Does anyone know when the next barneys event and Space NK event are? Should be coming up!


----------



## hippychick11

Barney's beauty event will be around March 14.


----------



## Watsonalley

Thanks to share informative post.


----------



## Pandoravuitton

Whatgreatskin.com

25% off Dermalogica code 25


----------



## BagBeast

www.glossmoderne.com


friends and family now thru March 4


Code: FF15


----------



## gottaluvmybags

Shu Uemura has a free 3 piece set with $50 purchase


----------



## gottaluvmybags

Also found some great deals on Glambot, 30% off first purchase And they listed lots of Chanel, YSL and some Tom Ford items.  Use this link for $5 off your order

https://www.glambot.com/?refcode=o8o


----------



## Alice1979

Philosophy 9 hour flash sale 40% off site wide, use code surprise40, valid today 10am to 7pm EST

http://view.email.philosophy.com/?j...:mm:mo:eam:multi:mcl:marflash&link=mirrorPage


----------



## Damier Dme

Hi, ladies!! I'm a Sephora VIB. I missed the November 20% off and was wondering if you can tell me if they'll have another before next November.
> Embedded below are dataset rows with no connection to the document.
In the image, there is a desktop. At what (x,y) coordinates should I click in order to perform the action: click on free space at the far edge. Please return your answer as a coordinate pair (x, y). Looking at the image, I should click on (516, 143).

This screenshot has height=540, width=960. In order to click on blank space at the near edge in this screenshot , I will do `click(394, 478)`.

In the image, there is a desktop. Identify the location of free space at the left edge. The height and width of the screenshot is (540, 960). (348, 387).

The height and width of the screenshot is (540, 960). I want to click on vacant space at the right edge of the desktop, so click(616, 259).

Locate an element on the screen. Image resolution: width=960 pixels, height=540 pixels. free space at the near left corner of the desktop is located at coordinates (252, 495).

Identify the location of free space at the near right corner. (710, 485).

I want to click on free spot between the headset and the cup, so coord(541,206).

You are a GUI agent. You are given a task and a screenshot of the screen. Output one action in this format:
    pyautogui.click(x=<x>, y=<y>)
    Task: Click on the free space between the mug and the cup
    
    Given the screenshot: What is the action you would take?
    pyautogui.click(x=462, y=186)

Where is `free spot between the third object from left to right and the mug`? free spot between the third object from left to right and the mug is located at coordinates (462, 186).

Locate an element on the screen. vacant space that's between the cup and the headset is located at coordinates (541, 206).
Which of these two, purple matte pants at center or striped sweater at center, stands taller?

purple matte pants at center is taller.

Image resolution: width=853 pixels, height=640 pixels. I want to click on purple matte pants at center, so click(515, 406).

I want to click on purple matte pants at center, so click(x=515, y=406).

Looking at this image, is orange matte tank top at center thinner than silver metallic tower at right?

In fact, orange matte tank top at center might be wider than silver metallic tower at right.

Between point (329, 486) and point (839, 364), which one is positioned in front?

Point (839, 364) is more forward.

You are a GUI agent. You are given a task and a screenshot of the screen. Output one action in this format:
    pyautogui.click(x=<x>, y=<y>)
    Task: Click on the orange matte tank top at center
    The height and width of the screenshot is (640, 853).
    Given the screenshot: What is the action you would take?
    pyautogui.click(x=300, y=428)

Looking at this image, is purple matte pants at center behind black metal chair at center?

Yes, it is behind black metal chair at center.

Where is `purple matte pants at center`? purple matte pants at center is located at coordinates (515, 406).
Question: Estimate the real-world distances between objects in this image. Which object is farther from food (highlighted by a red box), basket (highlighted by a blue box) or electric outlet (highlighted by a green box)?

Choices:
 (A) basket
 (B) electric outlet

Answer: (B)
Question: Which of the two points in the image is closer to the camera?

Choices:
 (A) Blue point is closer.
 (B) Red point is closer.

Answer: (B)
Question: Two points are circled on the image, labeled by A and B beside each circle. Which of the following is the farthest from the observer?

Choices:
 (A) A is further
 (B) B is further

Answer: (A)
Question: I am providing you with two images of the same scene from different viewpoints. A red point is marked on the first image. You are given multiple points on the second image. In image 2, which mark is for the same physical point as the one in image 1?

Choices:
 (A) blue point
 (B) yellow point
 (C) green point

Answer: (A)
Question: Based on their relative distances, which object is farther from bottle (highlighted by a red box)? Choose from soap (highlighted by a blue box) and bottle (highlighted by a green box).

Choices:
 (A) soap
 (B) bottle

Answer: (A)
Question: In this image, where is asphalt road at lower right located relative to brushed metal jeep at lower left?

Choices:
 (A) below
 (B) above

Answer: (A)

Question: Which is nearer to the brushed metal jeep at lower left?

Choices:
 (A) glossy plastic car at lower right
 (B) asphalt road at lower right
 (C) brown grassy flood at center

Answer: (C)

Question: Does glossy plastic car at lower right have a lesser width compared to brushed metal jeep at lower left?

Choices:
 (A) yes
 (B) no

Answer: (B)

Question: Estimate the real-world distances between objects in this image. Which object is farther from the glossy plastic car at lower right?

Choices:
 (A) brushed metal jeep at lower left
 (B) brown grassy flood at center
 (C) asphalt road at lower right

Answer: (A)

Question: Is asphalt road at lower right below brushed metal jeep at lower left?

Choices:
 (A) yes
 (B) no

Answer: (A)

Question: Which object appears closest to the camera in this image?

I've been searching the Sephora threads but there haven't been any posts since last year. TIA!!


----------



## jamlovesc

Damier Dme said:


> Hi, ladies!! I'm a Sephora VIB. I missed the November 20% off and was wondering if you can tell me if they'll have another before next November. I've been searching the Sephora threads but there haven't been any posts since last year. TIA!!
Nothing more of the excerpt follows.